PL dos Minerais Críticos exclui municípios e repete erros da política de recursos minerais, denuncia a Amig Brasil
Foto: Divulgação/ Amig Brasil
Associação alerta para riscos de exclusão, fragilidade institucional e dependência tecnológica
A Associação Brasileira dos Municípios Mineradores (Amig Brasil) denuncia a condução precipitada do Projeto de Lei nº 2780/2024, que cria a Política Nacional de Minerais Críticos e Estratégicos. É que o texto do relator, deputado Arnaldo Jardim (Cidadania-SP), ignora os municípios minerados, que são diretamente afetados pelos impactos sociais, econômicos e ambientais da atividade.
Segundo a Amig Brasil, o país não possui estrutura regulatória robusta, fiscalização adequada nem política de industrialização mineral. Passivos históricos da mineração tradicional seguem sem solução. Mesmo assim, o Congresso tenta acelerar um novo ciclo mineral, repetindo tragédias, desigualdades e concentração econômica.
O Brasil tem a segunda maior reserva de terras raras do mundo. São 21 milhões de toneladas, 23% do total global. Mas produziu apenas 20 toneladas em 2024, menos de 0,01% do consumo mundial.
A China, com 44% das reservas, produziu 270 mil toneladas. O pouco que o Brasil extrai sai sem valor agregado e retorna incorporado em tecnologias estratégicas, custando até 100 vezes mais.
ANM fragilizada, municípios impactados
A Agência Nacional de Mineração (ANM) enfrenta falta de servidores, tecnologia e estrutura. Relatórios do TCU já alertaram para falhas graves. O resultado é a sonegação, insegurança jurídica, desastres ambientais e conflitos territoriais. Ainda assim, o Congresso amplia a atividade sem fortalecer o órgão fiscalizador.
Sem política de industrialização local, os municípios continuarão exportando minério bruto e absorvendo destruição ambiental, pressão sobre infraestrutura e degradação territorial.

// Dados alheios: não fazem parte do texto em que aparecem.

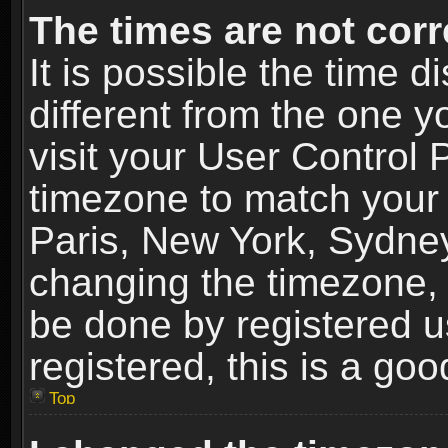
The times are not corr
It is possible the time 
different from the one yo
visit your User Control
timezone to match your 
Paris, New York, Sydney
changing the timezone, 
be done by registered us
registered, this is a goo
Top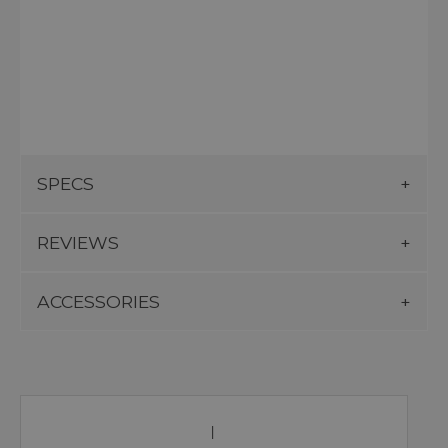
SPECS
REVIEWS
ACCESSORIES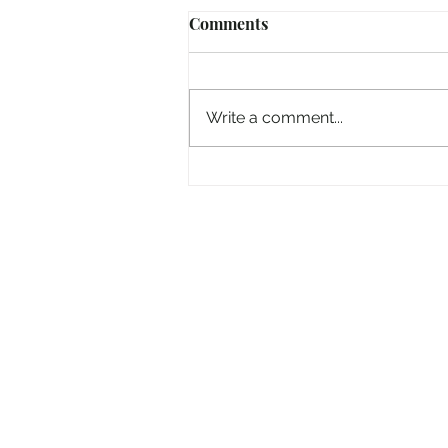
Comments
Write a comment...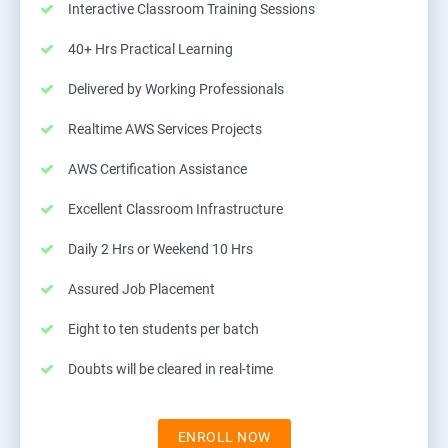
Interactive Classroom Training Sessions
40+ Hrs Practical Learning
Delivered by Working Professionals
Realtime AWS Services Projects
AWS Certification Assistance
Excellent Classroom Infrastructure
Daily 2 Hrs or Weekend 10 Hrs
Assured Job Placement
Eight to ten students per batch
Doubts will be cleared in real-time
ENROLL NOW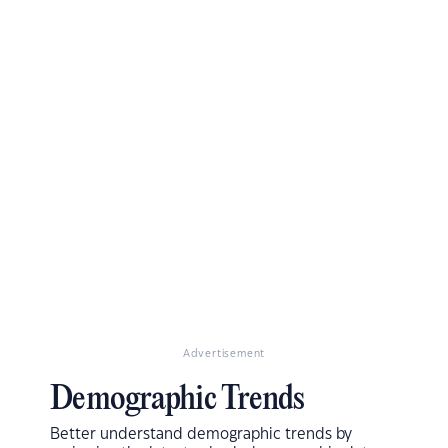
Advertisement
Demographic Trends
Better understand demographic trends by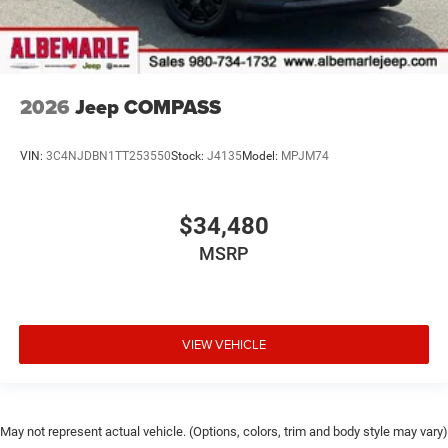
2026
Jeep COMPASS
VIN:
3C4NJDBN1TT253550
Stock:
J4135
Model:
MPJM74
$34,480
MSRP
VIEW VEHICLE
May not represent actual vehicle. (Options, colors, trim and body style may vary)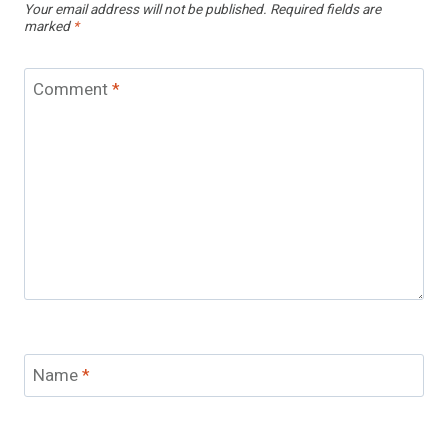
Your email address will not be published.
Required fields are
marked
*
Comment
*
Name
*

O Brasil já teve tecnologia de separação de terras raras nos anos 1990, mas perdeu capacidade industrial após ofensiva chinesa.
Incentivos e injustiça tributária
Planos e programas foram lançados por diferentes governos, mas sem estruturação de cadeia produtiva nacional. Em 2025, o governo federal anunciou edital de R$ 5 bilhões, via BNDES e Finep, para minerais estratégicos.
Em junho, 56 projetos foram pré-selecionados, sendo 10 voltados para terras raras. Até agora, porém, nenhum recurso foi efetivamente liberado e nenhuma planta industrial foi construída.
A lógica tributária favorece exportadores e penaliza municípios. Desde a Lei Kandir, em 1996, o Brasil abriu mão de arrecadação sobre recursos naturais não renováveis destinados ao mercado externo.
Estudo da UFMG mostra que a mineração brasileira é uma das menos oneradas do mundo. “Exportamos minério de ferro, mas ocupamos apenas a nona posição na produção de aço”, critica o presidente da Amig Brasil, Marco Antônio Lage, prefeito de Itabira.
Impactos da mineração
Relatório da ONU alerta para impactos da mineração de minerais críticos. Em 2024, a produção mundial de lítio consumiu 456 bilhões de litros de água. Reservas estão em áreas de alto estresse hídrico e territórios indígenas. Casos internacionais já mostram queda de lençóis freáticos, escassez hídrica e problemas sanitários graves.
Além disso, a compensação financeira pela exploração de terras raras é de apenas 2%. Municípios não têm vantagem econômica para se tornarem produtores. Impactos ambientais são enormes, mas a compensação é mínima. Não há garantias de empregos qualificados ou instalação de cadeias industriais.
A Amig Brasil reconhece a oportunidade histórica, mas alerta que sem planejamento, justiça tributária, fortalecimento institucional, segurança ambiental e industrialização nacional, o Brasil repetirá o modelo predatório.
A entidade vai acionar o Congresso para exigir inclusão dos municípios na construção dessa política, que é estratégica para os municípios minerados, Estados e União.